No pasarían más de siete minutos, cuando se sorprendió ante una alta y larga
verja de hierro forjado cuya espléndida puerta le invitaba a entrar.
A pesar de ser un espacio
abierto, sintió un baño de frescor reconfortante, sus sentidos se activaron.
Como si de un invitado de los dioses se tratara, una pequeña avenida flanqueada
por buganvillas moradas, le daban la bienvenida. A su izquierda un estanque de
formas caprichosas cubierto con un edredón de nenúfares, lirios de agua, orejas
de elefante y papiros, se ofrecían a acunarlo. Siguió avanzando, el cielo se adivinaba
a través de una bóveda entrecruzada, formada por generosos plátanos de sombra.

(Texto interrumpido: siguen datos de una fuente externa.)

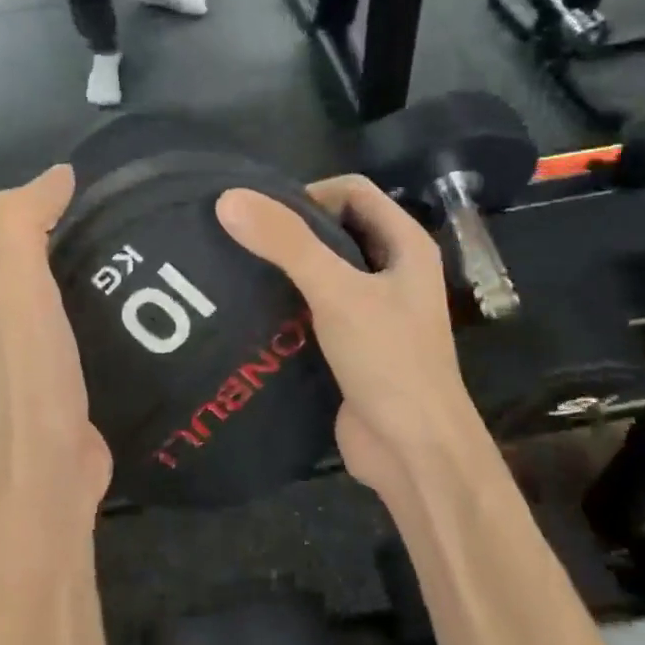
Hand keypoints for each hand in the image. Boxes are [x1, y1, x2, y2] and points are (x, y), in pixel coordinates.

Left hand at [0, 165, 111, 533]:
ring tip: (135, 275)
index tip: (101, 208)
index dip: (46, 216)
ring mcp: (7, 373)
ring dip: (80, 289)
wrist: (44, 485)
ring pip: (46, 310)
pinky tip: (124, 325)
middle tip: (127, 239)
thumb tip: (58, 173)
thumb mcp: (21, 291)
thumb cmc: (30, 383)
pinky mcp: (40, 399)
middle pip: (27, 273)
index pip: (7, 239)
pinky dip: (87, 325)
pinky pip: (62, 344)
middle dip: (67, 251)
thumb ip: (25, 223)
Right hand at [216, 177, 487, 504]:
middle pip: (336, 227)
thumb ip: (287, 244)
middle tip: (242, 241)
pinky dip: (287, 302)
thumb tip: (229, 199)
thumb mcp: (338, 293)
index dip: (311, 194)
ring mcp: (374, 308)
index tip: (266, 218)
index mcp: (405, 245)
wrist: (415, 453)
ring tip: (237, 271)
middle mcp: (392, 269)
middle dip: (292, 230)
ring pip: (323, 269)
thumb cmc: (389, 361)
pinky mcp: (352, 342)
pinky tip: (252, 310)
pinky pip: (315, 306)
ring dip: (286, 268)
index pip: (353, 191)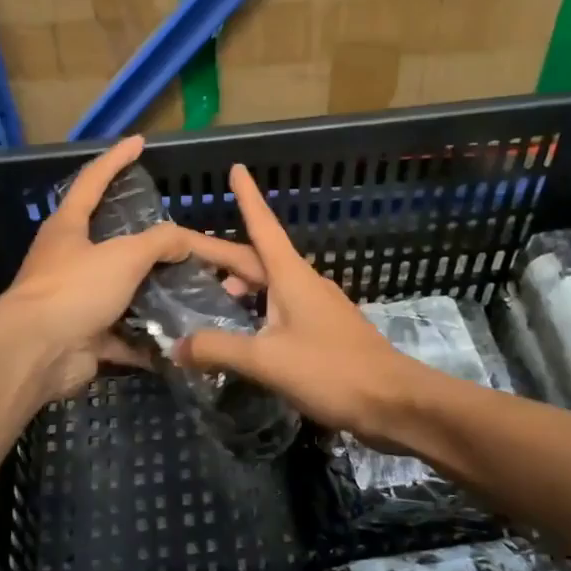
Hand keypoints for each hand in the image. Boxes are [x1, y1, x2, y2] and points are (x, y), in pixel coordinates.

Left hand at [0, 136, 265, 403]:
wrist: (36, 353)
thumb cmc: (75, 290)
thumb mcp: (123, 256)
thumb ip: (159, 242)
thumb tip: (183, 240)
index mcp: (68, 227)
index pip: (93, 181)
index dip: (116, 159)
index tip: (138, 142)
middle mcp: (68, 260)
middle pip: (110, 240)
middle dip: (145, 239)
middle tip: (180, 235)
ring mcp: (75, 299)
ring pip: (121, 290)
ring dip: (152, 292)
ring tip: (191, 285)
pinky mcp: (84, 336)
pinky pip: (123, 333)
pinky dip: (148, 338)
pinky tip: (180, 336)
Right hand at [176, 163, 414, 439]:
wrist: (394, 402)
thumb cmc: (331, 370)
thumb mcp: (266, 360)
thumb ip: (218, 349)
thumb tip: (176, 347)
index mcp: (290, 277)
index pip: (262, 226)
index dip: (247, 198)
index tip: (236, 168)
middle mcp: (304, 284)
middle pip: (257, 259)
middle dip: (221, 253)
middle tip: (184, 251)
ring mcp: (318, 308)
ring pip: (270, 286)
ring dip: (240, 285)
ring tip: (209, 296)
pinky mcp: (325, 332)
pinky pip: (282, 310)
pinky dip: (257, 311)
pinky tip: (245, 332)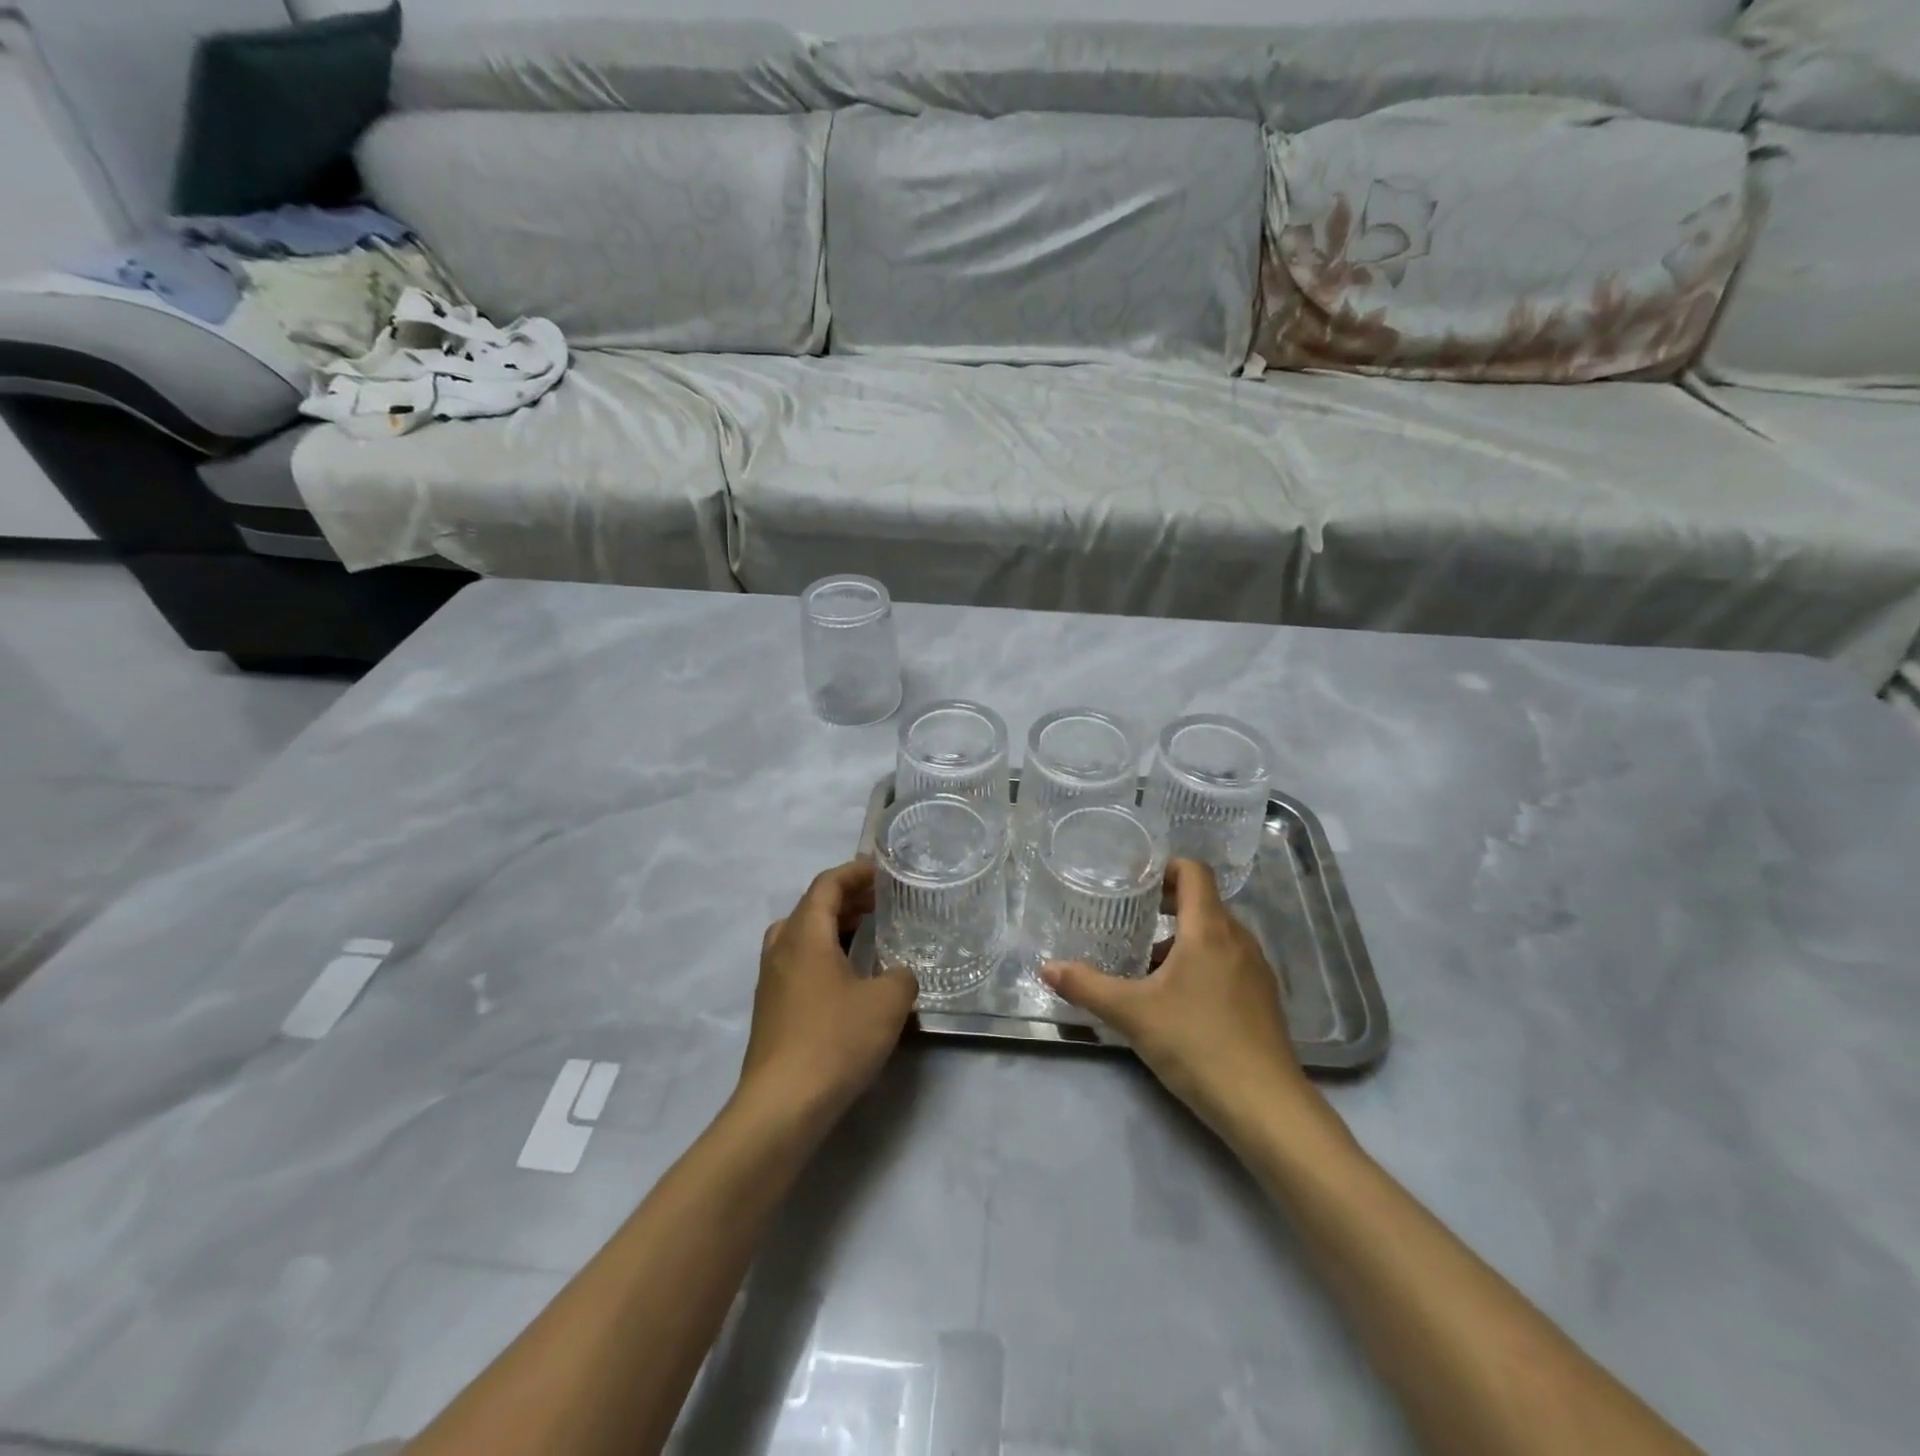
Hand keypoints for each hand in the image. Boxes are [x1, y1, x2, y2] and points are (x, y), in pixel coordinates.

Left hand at [738, 861, 918, 1127]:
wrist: (782, 1106)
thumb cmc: (835, 1040)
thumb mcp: (887, 1002)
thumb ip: (901, 977)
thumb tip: (899, 974)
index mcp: (805, 934)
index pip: (827, 884)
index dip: (855, 872)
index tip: (883, 872)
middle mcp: (781, 949)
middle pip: (811, 907)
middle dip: (846, 900)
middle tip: (880, 903)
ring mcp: (771, 981)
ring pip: (801, 937)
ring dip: (833, 929)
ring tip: (867, 936)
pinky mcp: (771, 1011)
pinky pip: (798, 965)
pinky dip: (824, 956)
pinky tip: (849, 980)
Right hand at [1042, 859, 1314, 1140]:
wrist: (1265, 1107)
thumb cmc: (1196, 1044)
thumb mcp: (1132, 1014)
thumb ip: (1087, 986)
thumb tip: (1047, 968)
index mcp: (1209, 929)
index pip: (1194, 872)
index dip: (1164, 867)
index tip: (1134, 881)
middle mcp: (1238, 939)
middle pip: (1203, 903)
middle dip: (1166, 906)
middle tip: (1128, 919)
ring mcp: (1256, 970)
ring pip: (1215, 935)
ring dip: (1182, 939)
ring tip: (1145, 964)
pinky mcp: (1263, 999)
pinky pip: (1228, 962)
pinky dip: (1201, 964)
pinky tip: (1177, 999)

El lugar lo tenía poseído. Una cascada de agua vertida por una ninfa cuyo fruto
inmediato era la Costilla de Adán, le
invitaba al descanso. Palmeras centenarias oteaban el terreno. Un bosque de bambúes negros tenía aspecto de muralla
impenetrable. Las milenarias araucarias se prestaban a trasmitidle el secreto
de su longevidad. Los cedros congregados le ofrecieron sus esencias. Los
pinsapos, haciendo gala de sus purpúreos y atrayentes atributos masculinos, se
mostraron-quién sabe a santo de qué, especialmente solícitos. Las Cicas
exhibían sus cicatrices como trofeos ganados a las adversidades. Los magnolios
aportaron cada uno su flor específica para elaborar el ramo más exclusivo.
Empezó a experimentar un
estado de frenesí. Buscando la racionalidad se dirigió a lo que, creyó era, un
palacete, pero una vez más quedó en la mudez al contemplar aquel recinto cuyas
paredes y bóveda estaban formadas por innumerables racimos de glicinias
soportadas por el propio deseo de agradar. Por miedo a profanarlo lo contempló
desde la entrada.
Quería saber dónde estaba, y, para ello se dirigió a un ser solitario,
tenía aspecto de sabio; en su peana estaba escrito “Especie más importante de
las oleáceas, tiene más de cuatrocientos años”. Siguió su consejo y se dirigió
hacia El mirador; allí estaba, una cúpula esmeralda y marfil sustentada por
ocho esbeltas columnas y flanqueada por hieráticos cipreses vigilantes de su
majestuosidad. Había llegado a la meta. Metió la mano en la mochila y sacó la
cámara de fotos. Al levantar la mirada vio cómo una columna tomó forma de mujer
y, cámara en mano, fue hacia él, al
unísono se oyó “¿me haces una foto”?.